Moi comme mes autres frères, nous ne savions pas comment traiter ce huitième fils qui grandissait.
En réalité, à partir de trois ans, Wendelin est devenu un enfant sage qui ne dérangeait pas les adultes, suivant les instructions de ses parents.
Il passait ses journées enfermé dans le bureau de mon père à lire, on se demande comment il n'a pas mal à la tête.
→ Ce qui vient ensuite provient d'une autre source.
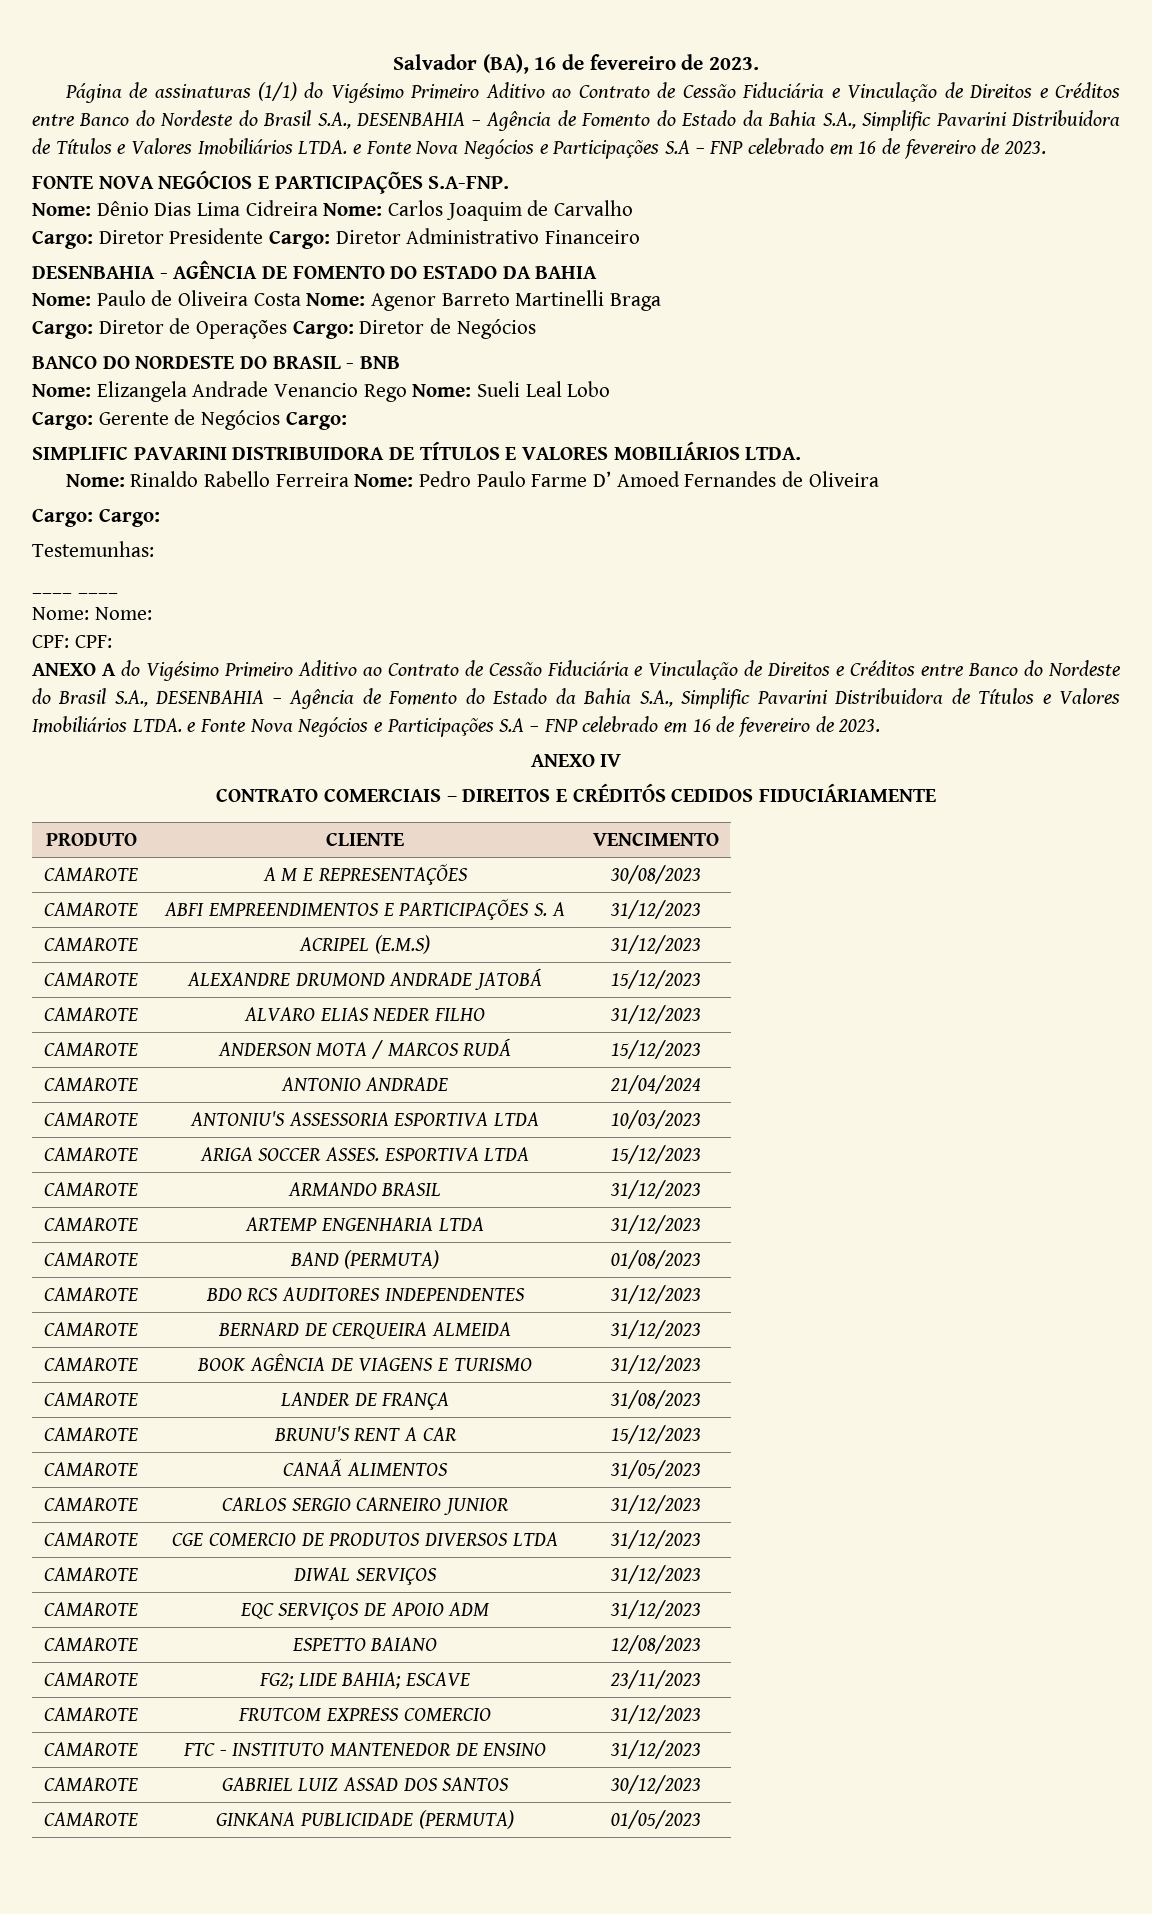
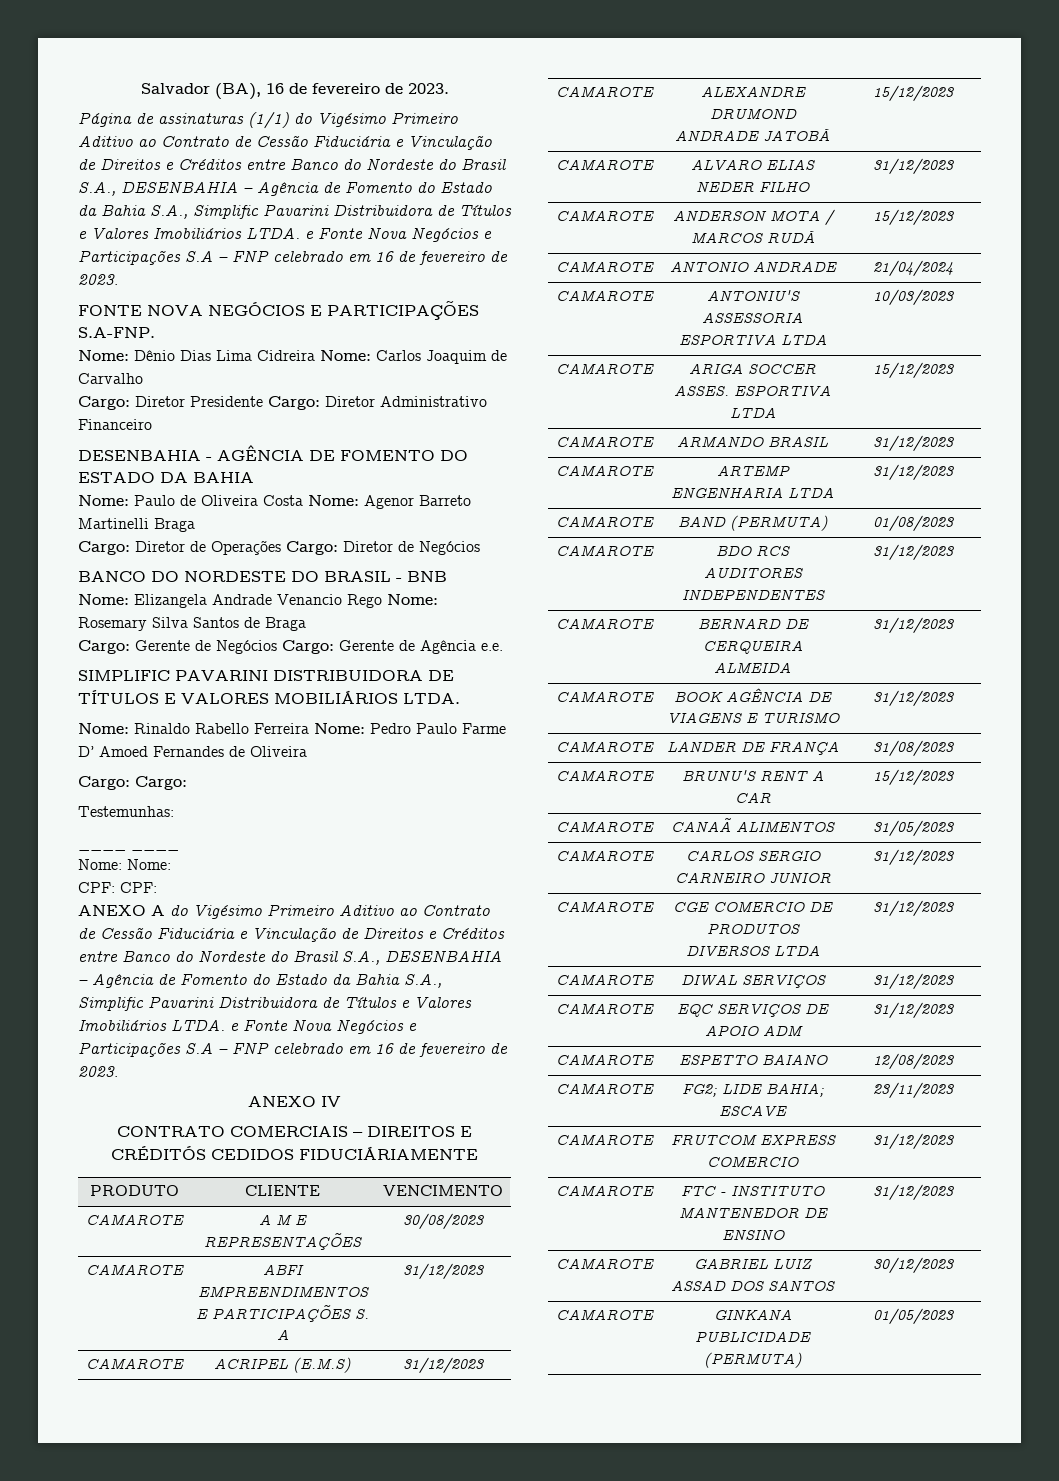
[477,381,611,397] Sueli Leal Lobo -> [78,617,306,631] Rosemary Silva Santos de Braga
(347, 421) none -> [339,640,503,654] Gerente de Agência e.e.

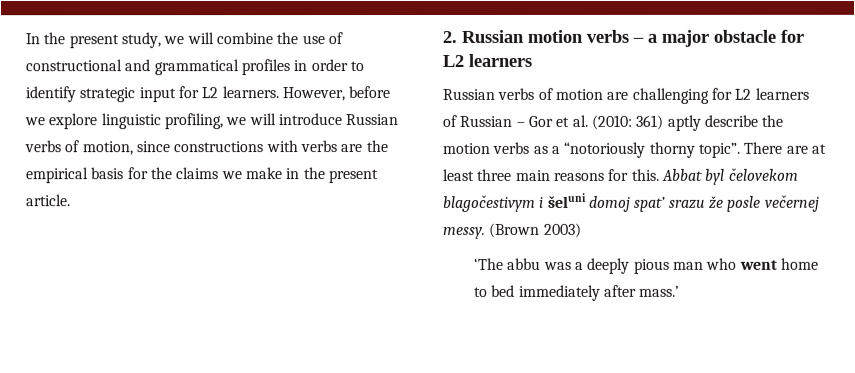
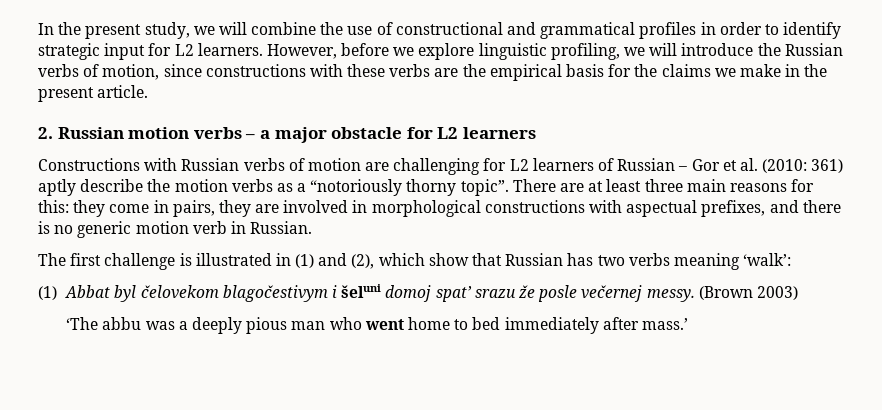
(342, 119) none -> [757,43,781,56] the
(298, 146) none -> [347,64,386,77] these
(532, 60) none -> [38,158,178,171] Constructions with
[630,168,659,181] this. -> [38,200,841,217] [38,221,313,238] [38,253,792,270] [38,286,57,300] this: they come in pairs, they are involved in morphological constructions with aspectual prefixes, and there is no generic motion verb in Russian. // The first challenge is illustrated in (1) and (2), which show that Russian has two verbs meaning ‘walk’: // (1)

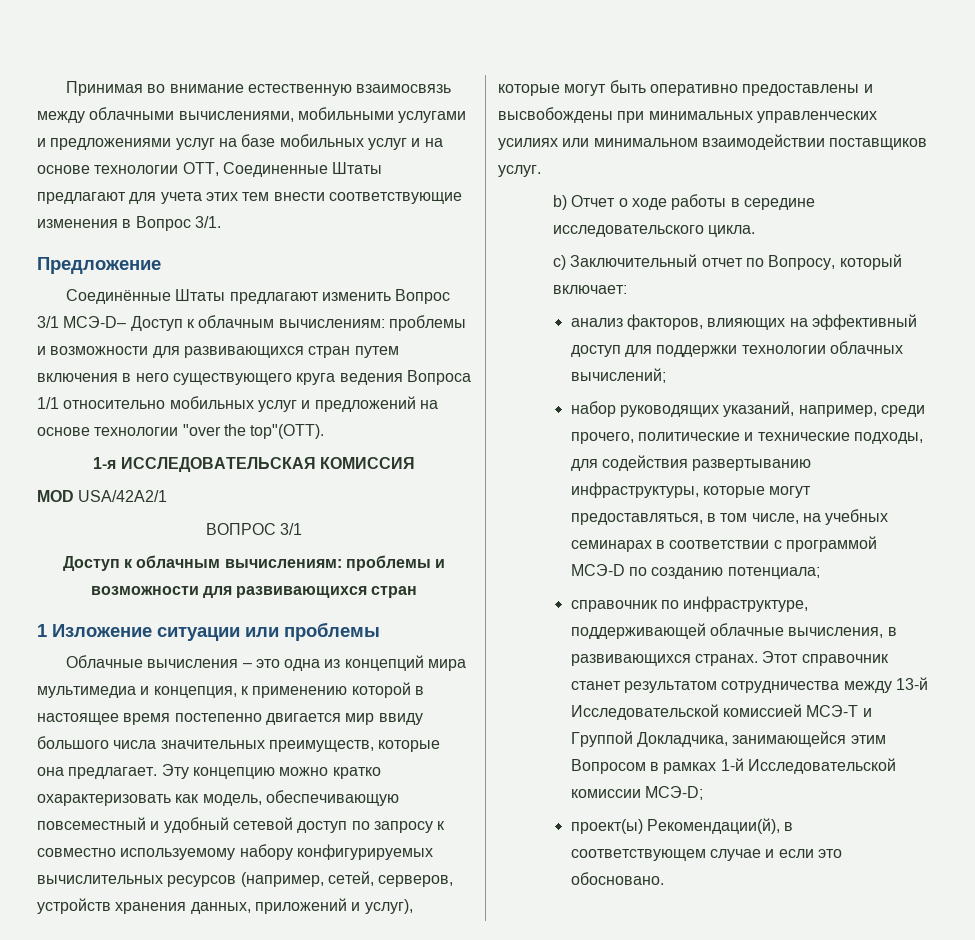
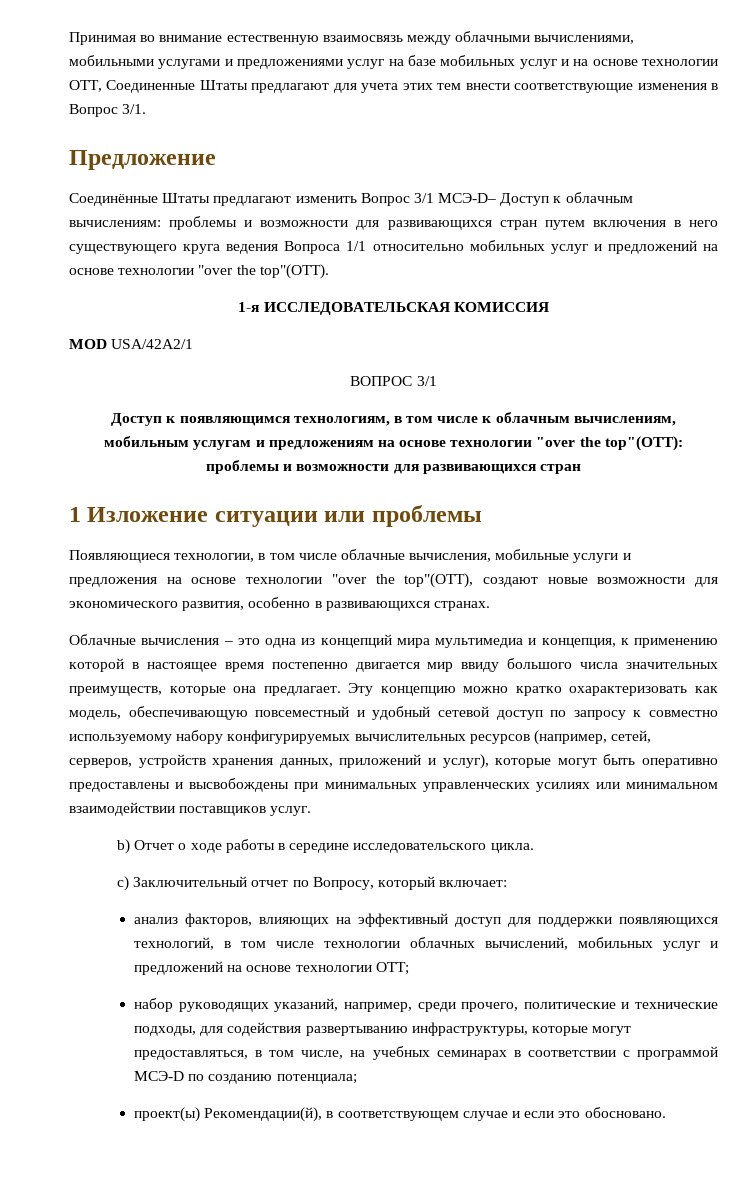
[136,555,342,568] облачным вычислениям: -> [179,412,676,426] [104,436,683,451] появляющимся технологиям, в том числе к облачным вычислениям, мобильным услугам и предложениям на основе технологии "over the top"(ОТТ):
(380, 631) none -> [69,549,631,563] [69,573,718,588] [69,597,490,611] // Появляющиеся технологии, в том числе облачные вычисления, мобильные услуги и предложения на основе технологии "over the top"(ОТТ), создают новые возможности для экономического развития, особенно в развивающихся странах.
[741,341,903,354] [570,368,666,383] технологии облачных вычислений; -> [619,917,718,927] [134,937,718,951] [134,961,409,975] появляющихся технологий, в том числе технологии облачных вычислений, мобильных услуг и предложений на основе технологии OTT;
[570,596,809,612] [570,623,897,639] [570,651,889,666] [570,677,928,693] [570,704,872,720] [570,731,886,747] [570,758,896,774] [570,786,704,800] // справочник по инфраструктуре, поддерживающей облачные вычисления, в развивающихся странах. Этот справочник станет результатом сотрудничества между 13-й Исследовательской комиссией МСЭ-T и Группой Докладчика, занимающейся этим Вопросом в рамках 1-й Исследовательской комиссии МСЭ-D; -> (357, 1079) none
Hormis Erich qui les avait lus vers ses cinq ans, personne — pas même mon père — n'avait vraiment touché aux livres du bureau.
Ce n'est qu'une vitrine noble, il n'y a aucune raison de s'obliger à les lire.
C'était ce genre de garçon, mais vers ses six ans, son comportement a semblé changer.
D'après Erich, il s'enfermait dans le bureau en disant : « Je veux utiliser la magie. »
Effectivement, le bureau contient des ouvrages sur la magie et une boule de cristal pour l'aptitude.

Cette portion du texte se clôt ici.